Mais laissons de côté ces considérations. Chez nous, là où
la production capitaliste a pris pied, par exemple dans les fabriques
proprement dites, l'état des choses est de beaucoup plus mauvais qu'en
Angleterre, parce que le contrepoids des lois anglaises fait défaut. Dans
toutes les autres sphères, nous sommes, comme tout l'ouest de l'Europe continentale,
affligés et par le développement de la production capitaliste, et aussi par le
manque de ce développement. Outre les maux de l'époque actuelle, nous avons à
supporter une longue série de maux héréditaires provenant de la végétation
continue de modes de production qui ont vécu, avec la suite des rapports
politiques et sociaux à contretemps qu'ils engendrent. Nous avons
à souffrir non seulement de la part des vivants, mais encore de la part des
morts. Le mort saisit le vif !
Comparée à la statistique anglaise, la statistique sociale
de l'Allemagne et du reste du continent européen est réellement misérable.
Malgré tout, elle soulève un coin du voile, assez pour laisser entrevoir une
tête de Méduse. Nous serions effrayés de l'état des choses
chez nous, si nos gouvernements et nos parlements établissaient,
comme en Angleterre, des commissions d'études périodiques sur la situation
économique; si ces commissions étaient, comme en Angleterre, armées de pleins
pouvoirs pour la recherche de la vérité; si nous réussissions à trouver pour
cette haute fonction des hommes aussi experts, aussi impartiaux, aussi rigides
et désintéressés que les inspecteurs de fabriques de la Grande-Bretagne,
que ses reporters sur la santé publique (Public Health), que ses commissaires
d'instruction l'exploitation des femmes et des enfants, sur les conditions de
logement et de nourriture, etc. Persée se couvrait d'un nuage pour poursuivre
les monstres; nous, pour pouvoir nier l'existence des monstruosités, nous nous
plongeons dans le nuage entiers, jusqu'aux yeux et aux oreilles.
Il ne faut point se faire d'illusions. De même que la guerre
de l’inpendance américaine au XVIII° siècle a sonné la cloche d’alarme pour la
classe moyenne en Europe, de même la guerre civile américaine au XIX° siècle a
sonné le tocsin pour la classe ouvrière européenne. En Angleterre, la
marche du bouleversement social est visible à tous les yeux; à une certaine
période ce bouleversement aura nécessairement son contrecoup sur le continent.

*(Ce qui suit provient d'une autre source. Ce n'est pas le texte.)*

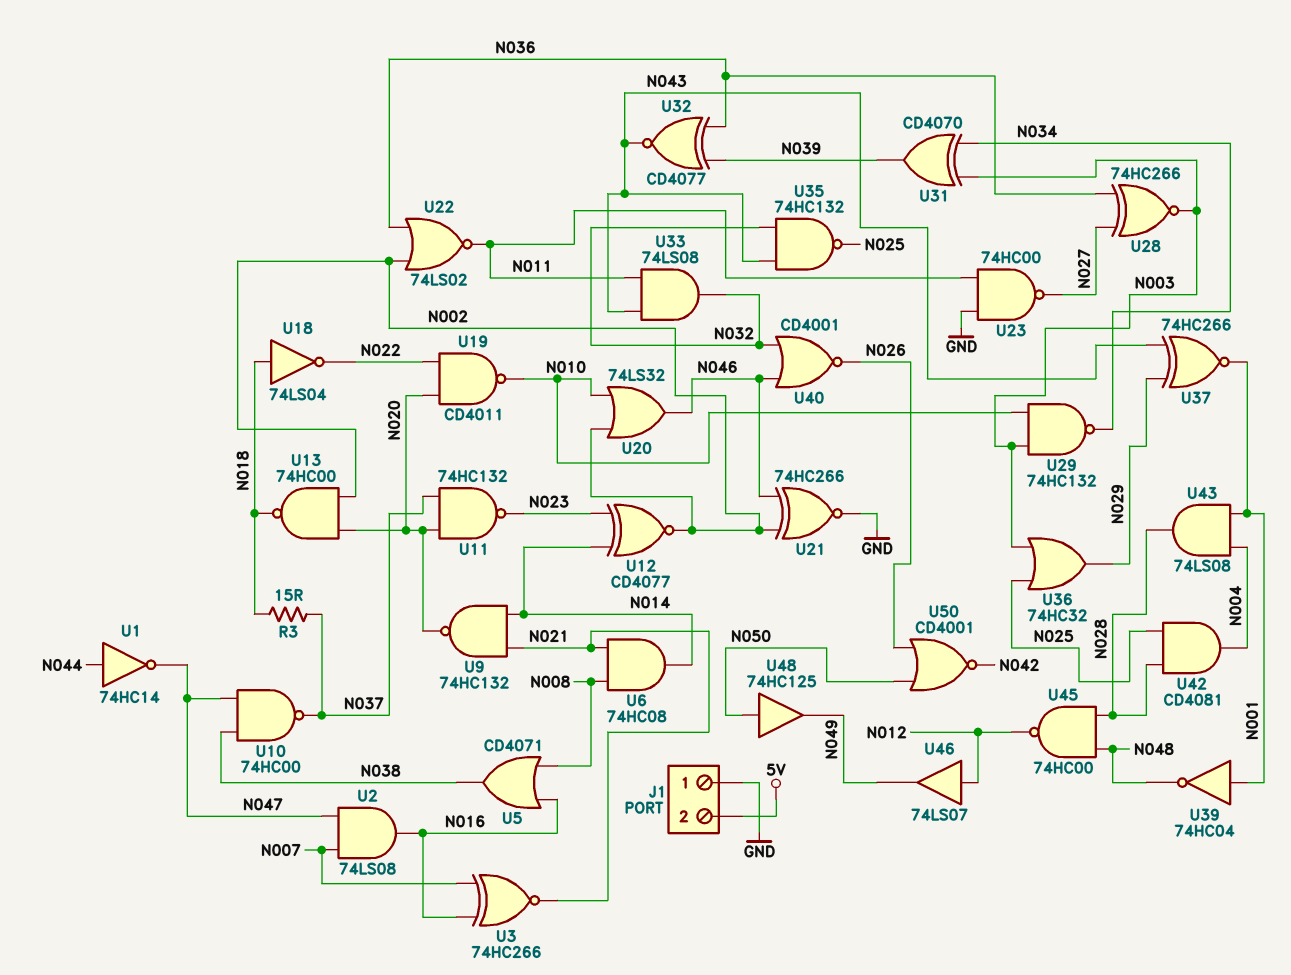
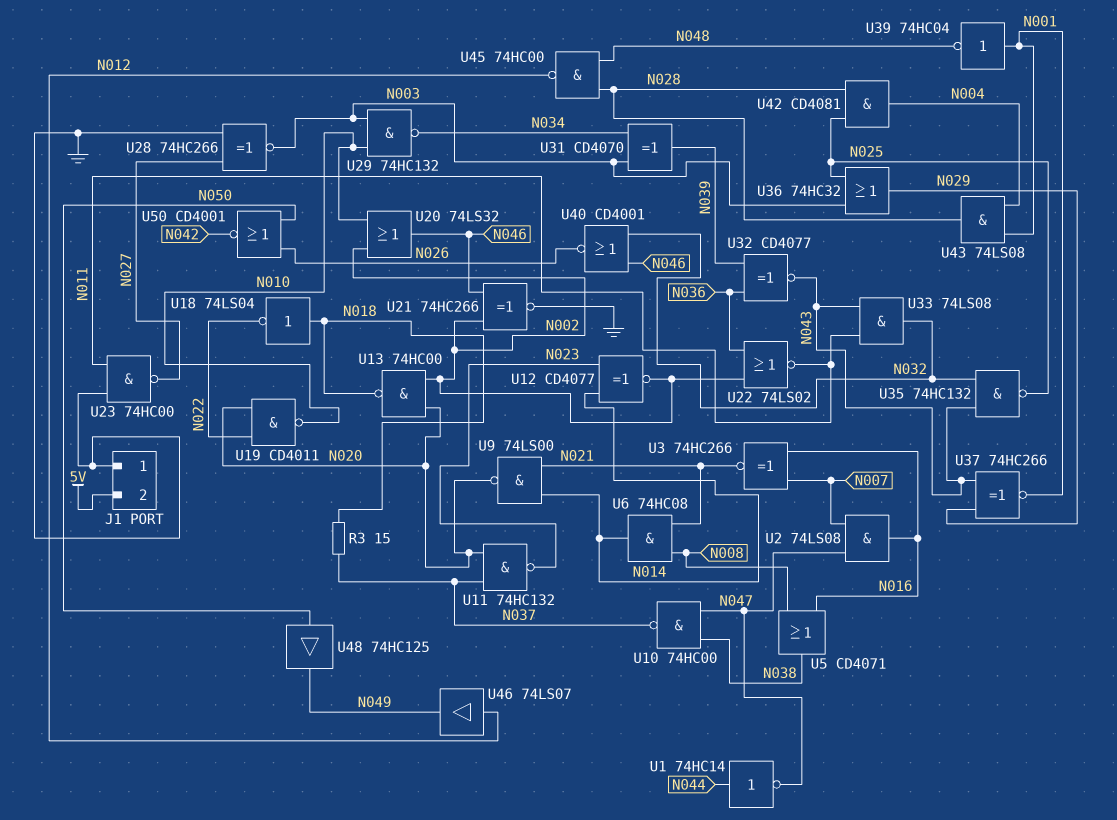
U9: NAND 74HC132 (in N014, in N021, out N020) -> NAND 74LS00 (in N014, in N021, out N020)
U28: XNOR 74HC266 (in N027, in N036, out N003) -> XNOR 74HC266 (in GND, in N027, out N003)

Alors il revêtira dans son allure des formes plus ou moins brutales ou humaines
selon le degré de développement de la classe des travailleurs. Abstraction
faite de motifs plus élevés, leur propre intérêt commande donc aux classes
régnantes actuelles d'écarter tous les obstacles légaux qui peuvent gêner le
développement de la classe ouvrière. C'est en vue de ce but que j'ai accordé
dans ce volume une place si importante à l'histoire, au contenu et aux
résultats de la législation anglaise sur les grandes fabriques. Une nation peut
et doit tirer un enseignement de l'histoire d'une autre nation.